BEGIN Data supplied

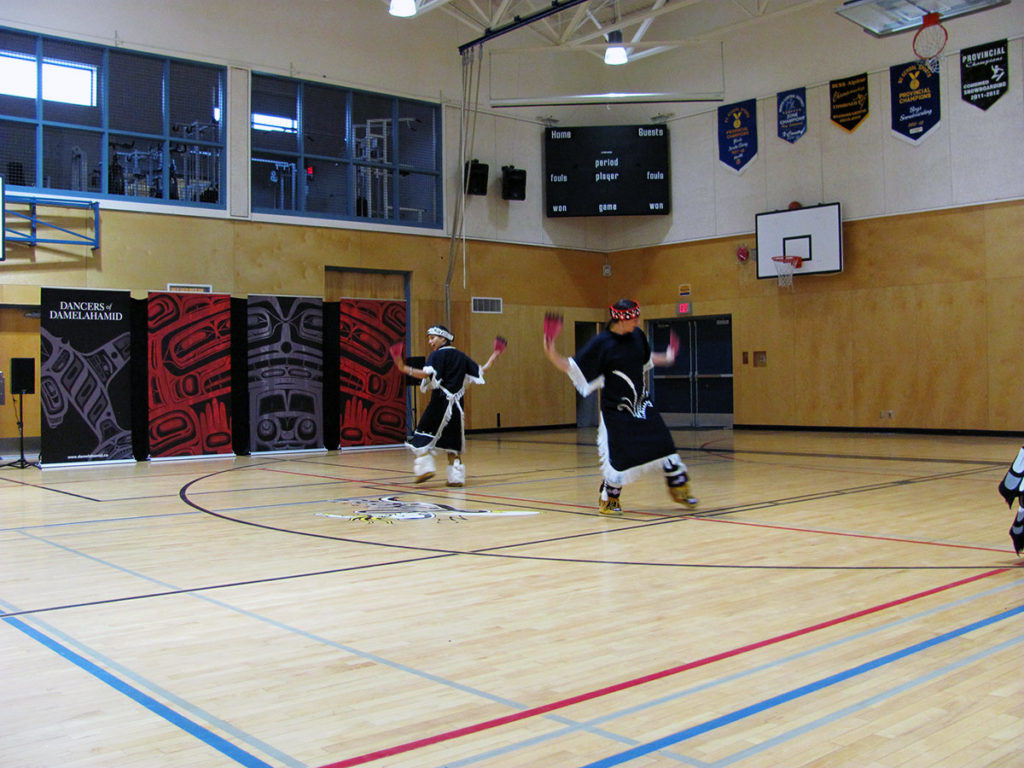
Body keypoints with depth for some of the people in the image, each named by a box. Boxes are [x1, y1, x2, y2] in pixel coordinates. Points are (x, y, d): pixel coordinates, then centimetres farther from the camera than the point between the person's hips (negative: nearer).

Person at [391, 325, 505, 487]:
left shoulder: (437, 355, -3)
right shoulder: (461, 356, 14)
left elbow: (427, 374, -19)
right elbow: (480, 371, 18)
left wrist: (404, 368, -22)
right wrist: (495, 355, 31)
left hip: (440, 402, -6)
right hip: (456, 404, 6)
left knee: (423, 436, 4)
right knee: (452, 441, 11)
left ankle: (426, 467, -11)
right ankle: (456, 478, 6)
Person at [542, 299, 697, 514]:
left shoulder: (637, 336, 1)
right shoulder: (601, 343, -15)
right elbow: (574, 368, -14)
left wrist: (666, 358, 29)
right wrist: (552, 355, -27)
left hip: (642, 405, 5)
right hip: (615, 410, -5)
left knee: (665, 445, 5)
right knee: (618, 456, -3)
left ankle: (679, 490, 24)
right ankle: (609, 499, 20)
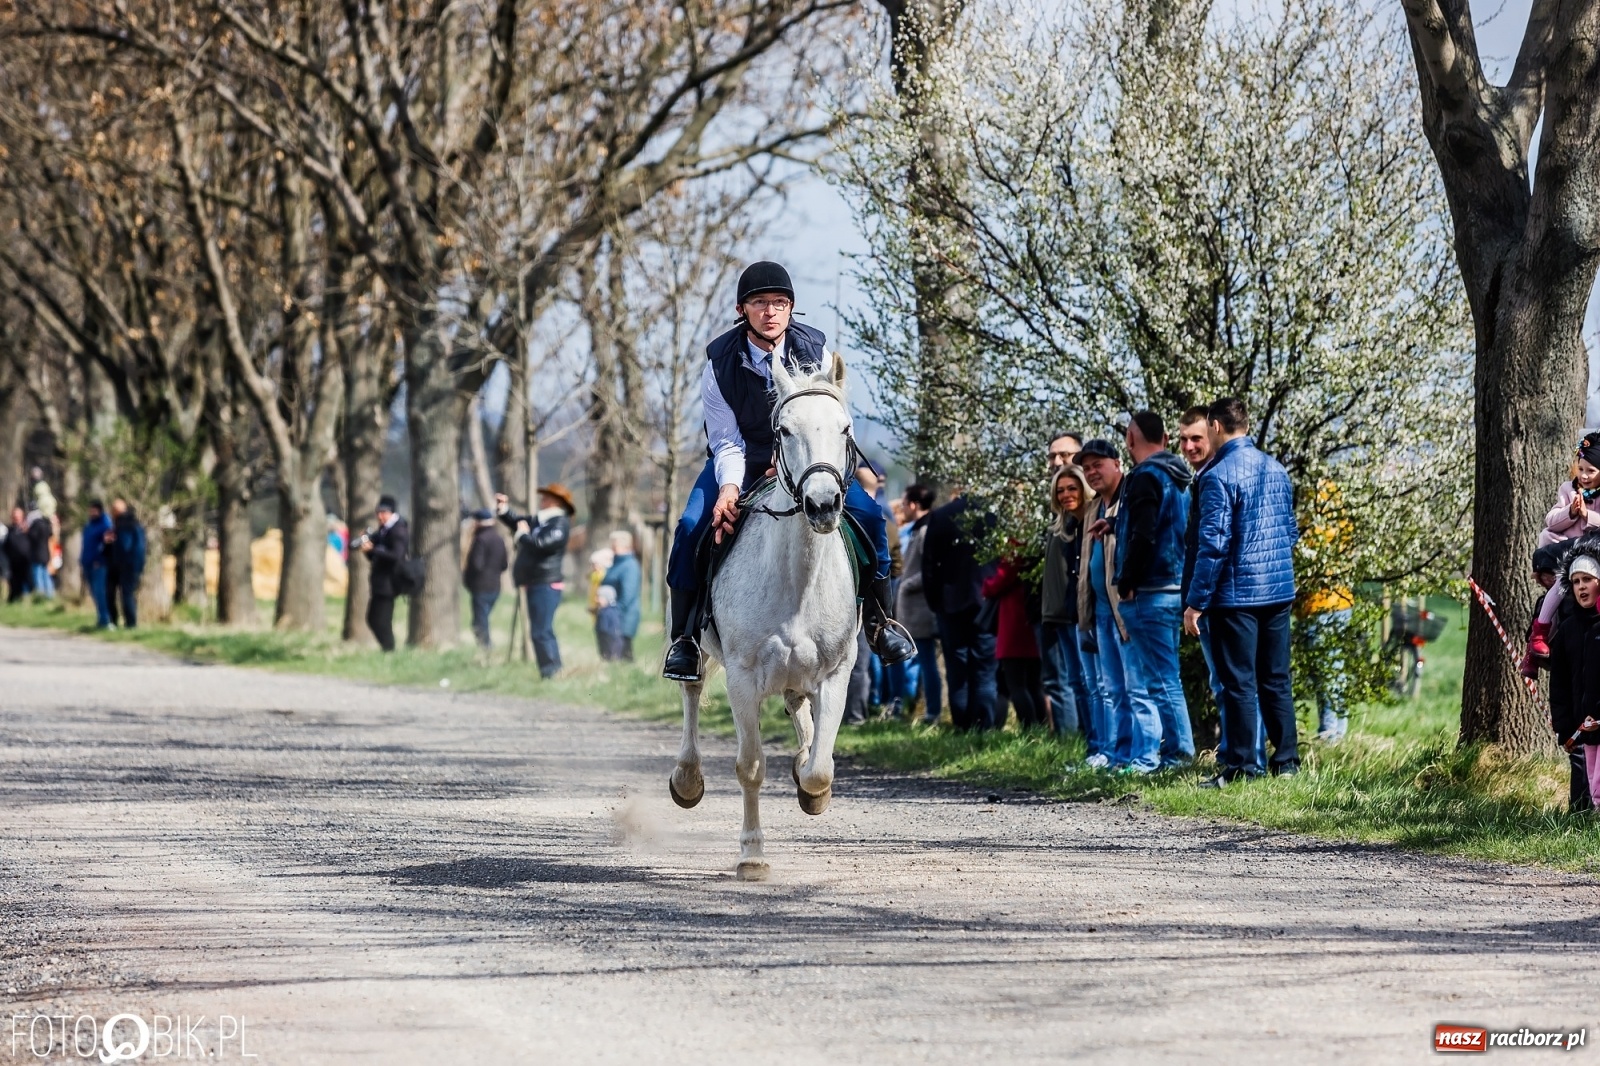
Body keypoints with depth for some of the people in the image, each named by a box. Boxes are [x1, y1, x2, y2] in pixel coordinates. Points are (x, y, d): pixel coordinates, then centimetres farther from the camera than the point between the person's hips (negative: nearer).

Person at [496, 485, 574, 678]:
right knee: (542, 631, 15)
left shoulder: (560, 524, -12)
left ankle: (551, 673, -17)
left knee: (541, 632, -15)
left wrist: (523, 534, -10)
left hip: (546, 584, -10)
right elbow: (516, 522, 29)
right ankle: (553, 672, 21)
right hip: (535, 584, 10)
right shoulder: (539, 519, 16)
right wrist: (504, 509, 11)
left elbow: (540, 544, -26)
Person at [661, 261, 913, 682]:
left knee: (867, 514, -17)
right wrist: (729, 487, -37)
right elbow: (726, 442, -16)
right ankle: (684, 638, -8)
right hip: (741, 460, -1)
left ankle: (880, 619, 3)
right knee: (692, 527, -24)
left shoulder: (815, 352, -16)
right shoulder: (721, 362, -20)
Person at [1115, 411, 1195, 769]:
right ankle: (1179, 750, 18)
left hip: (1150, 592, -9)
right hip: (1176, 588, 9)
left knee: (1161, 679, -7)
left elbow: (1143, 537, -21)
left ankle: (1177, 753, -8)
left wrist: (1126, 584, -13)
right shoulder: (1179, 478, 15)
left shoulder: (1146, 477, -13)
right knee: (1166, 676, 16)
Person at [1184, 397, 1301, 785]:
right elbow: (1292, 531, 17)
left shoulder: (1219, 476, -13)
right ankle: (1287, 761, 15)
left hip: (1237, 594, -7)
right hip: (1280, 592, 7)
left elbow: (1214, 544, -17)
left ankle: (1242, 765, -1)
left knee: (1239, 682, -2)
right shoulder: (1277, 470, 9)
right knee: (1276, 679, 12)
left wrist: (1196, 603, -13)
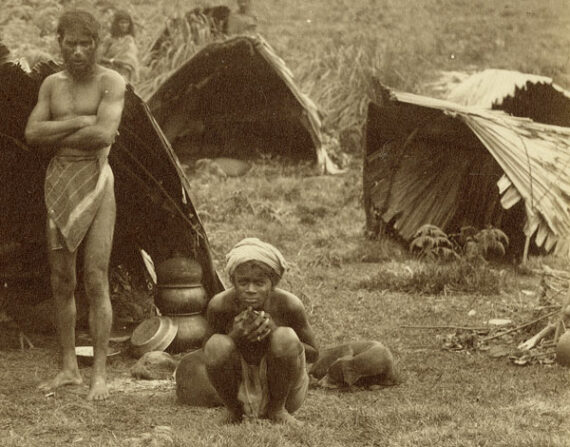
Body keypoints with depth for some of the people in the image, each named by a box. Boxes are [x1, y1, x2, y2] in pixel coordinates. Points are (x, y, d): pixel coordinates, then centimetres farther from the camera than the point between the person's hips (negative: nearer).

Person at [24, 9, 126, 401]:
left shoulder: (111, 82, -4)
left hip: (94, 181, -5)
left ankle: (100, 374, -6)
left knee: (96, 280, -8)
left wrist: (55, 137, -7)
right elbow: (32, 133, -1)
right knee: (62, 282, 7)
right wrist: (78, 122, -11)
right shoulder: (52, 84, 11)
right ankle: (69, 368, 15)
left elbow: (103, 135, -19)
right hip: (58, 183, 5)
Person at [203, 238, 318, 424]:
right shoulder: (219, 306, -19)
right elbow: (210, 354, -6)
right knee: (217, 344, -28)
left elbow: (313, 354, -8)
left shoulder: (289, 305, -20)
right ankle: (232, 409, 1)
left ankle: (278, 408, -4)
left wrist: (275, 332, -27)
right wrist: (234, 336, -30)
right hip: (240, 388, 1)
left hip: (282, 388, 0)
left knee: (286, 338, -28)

END Data supplied
BEGIN Data supplied

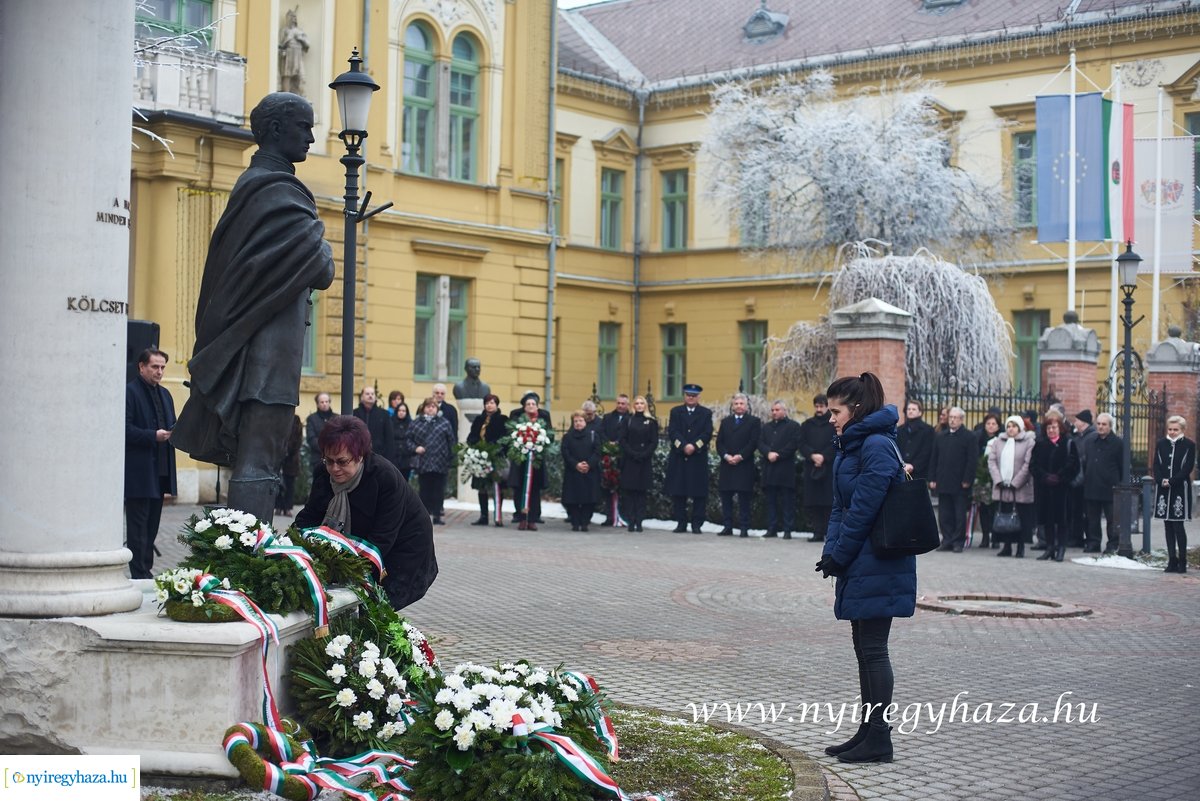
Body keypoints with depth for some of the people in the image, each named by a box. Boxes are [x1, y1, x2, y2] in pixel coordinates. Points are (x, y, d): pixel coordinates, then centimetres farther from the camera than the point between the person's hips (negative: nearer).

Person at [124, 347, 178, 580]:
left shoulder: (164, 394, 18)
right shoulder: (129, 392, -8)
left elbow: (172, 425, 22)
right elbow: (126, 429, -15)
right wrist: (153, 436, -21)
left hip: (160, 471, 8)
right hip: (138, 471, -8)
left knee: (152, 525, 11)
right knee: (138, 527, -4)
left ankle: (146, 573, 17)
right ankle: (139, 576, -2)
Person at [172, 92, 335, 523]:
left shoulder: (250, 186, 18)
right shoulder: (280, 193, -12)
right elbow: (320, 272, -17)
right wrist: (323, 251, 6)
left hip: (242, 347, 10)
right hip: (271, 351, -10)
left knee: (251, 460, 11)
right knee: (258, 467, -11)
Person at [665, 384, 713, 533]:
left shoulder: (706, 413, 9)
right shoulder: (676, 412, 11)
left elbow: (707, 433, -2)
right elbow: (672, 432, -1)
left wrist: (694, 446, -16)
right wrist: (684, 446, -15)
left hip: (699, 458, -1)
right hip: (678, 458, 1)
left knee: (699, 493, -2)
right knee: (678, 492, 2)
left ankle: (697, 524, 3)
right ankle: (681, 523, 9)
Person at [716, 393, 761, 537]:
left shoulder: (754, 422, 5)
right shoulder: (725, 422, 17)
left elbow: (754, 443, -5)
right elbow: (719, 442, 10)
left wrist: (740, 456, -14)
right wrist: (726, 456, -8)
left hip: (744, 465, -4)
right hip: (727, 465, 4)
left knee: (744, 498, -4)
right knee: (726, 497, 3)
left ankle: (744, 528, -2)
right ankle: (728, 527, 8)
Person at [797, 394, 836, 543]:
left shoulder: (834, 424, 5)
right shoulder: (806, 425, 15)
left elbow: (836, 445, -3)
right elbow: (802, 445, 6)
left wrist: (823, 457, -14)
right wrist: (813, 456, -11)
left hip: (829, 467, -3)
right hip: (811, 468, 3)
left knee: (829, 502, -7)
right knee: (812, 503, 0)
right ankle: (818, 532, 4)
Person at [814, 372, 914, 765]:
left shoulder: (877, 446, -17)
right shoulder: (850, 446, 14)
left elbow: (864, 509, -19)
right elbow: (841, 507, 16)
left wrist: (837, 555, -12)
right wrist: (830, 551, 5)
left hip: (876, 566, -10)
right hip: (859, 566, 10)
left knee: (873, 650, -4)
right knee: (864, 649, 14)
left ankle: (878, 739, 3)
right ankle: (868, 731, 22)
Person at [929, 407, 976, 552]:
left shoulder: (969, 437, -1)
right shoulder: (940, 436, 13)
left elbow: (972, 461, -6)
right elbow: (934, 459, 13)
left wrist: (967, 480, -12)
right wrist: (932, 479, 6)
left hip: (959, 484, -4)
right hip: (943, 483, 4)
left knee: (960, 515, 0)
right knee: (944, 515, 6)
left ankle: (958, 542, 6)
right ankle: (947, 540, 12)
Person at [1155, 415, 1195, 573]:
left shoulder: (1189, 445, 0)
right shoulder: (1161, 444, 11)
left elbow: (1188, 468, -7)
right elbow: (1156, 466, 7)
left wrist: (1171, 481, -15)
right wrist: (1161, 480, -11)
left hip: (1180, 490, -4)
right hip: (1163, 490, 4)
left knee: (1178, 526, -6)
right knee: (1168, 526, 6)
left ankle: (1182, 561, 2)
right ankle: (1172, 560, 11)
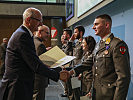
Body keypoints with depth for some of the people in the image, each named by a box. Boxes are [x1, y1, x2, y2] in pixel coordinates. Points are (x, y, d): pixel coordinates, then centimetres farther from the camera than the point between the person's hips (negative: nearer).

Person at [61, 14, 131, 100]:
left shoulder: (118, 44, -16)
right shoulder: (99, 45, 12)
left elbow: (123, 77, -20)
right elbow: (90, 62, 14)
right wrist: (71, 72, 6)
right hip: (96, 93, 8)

END Data supplied

### Task:
Leaving every picture aside, reproduce exactly the lines above from the one with "right wrist: (813, 456, -11)" up to and including the one with "left elbow: (123, 77, -20)", and no others.

### Output of the exercise:
right wrist: (813, 456, -11)
left hip: (829, 467, -3)
right hip: (811, 468, 3)
left knee: (829, 502, -7)
right knee: (812, 503, 0)
right ankle: (818, 532, 4)
Person at [814, 372, 914, 765]:
left shoulder: (877, 446, -17)
right shoulder: (850, 446, 14)
left elbow: (864, 509, -19)
right elbow: (841, 507, 16)
left wrist: (837, 555, -12)
right wrist: (830, 551, 5)
left hip: (876, 566, -10)
right hip: (859, 566, 10)
left knee: (873, 650, -4)
right knee: (864, 649, 14)
left ankle: (878, 739, 3)
right ankle: (868, 731, 22)
Person at [929, 407, 976, 552]:
left shoulder: (969, 437, -1)
right shoulder: (940, 436, 13)
left elbow: (972, 461, -6)
right elbow: (934, 459, 13)
left wrist: (967, 480, -12)
right wrist: (932, 479, 6)
left hip: (959, 484, -4)
right hip: (943, 483, 4)
left knee: (960, 515, 0)
right knee: (944, 515, 6)
left ankle: (958, 542, 6)
right ankle: (947, 540, 12)
Person at [1155, 415, 1195, 573]:
left shoulder: (1189, 445, 0)
right shoulder: (1161, 444, 11)
left elbow: (1188, 468, -7)
right elbow: (1156, 466, 7)
left wrist: (1171, 481, -15)
right wrist: (1161, 480, -11)
left hip: (1180, 490, -4)
right hip: (1163, 490, 4)
left knee: (1178, 526, -6)
right knee: (1168, 526, 6)
left ankle: (1182, 561, 2)
right ankle: (1172, 560, 11)
Body keypoints with depth for some of the people in the image, each named by a box. Boxes are [x1, y1, x2, y2] in pixel coordinates. Points are (x, y, d): pixel coordinates, then centimetres farther from the camera than the point between the person's hips (negative: nearer).

Person at [61, 14, 131, 100]:
left shoulder: (118, 44, -16)
right shoulder: (99, 45, 12)
left elbow: (123, 77, -20)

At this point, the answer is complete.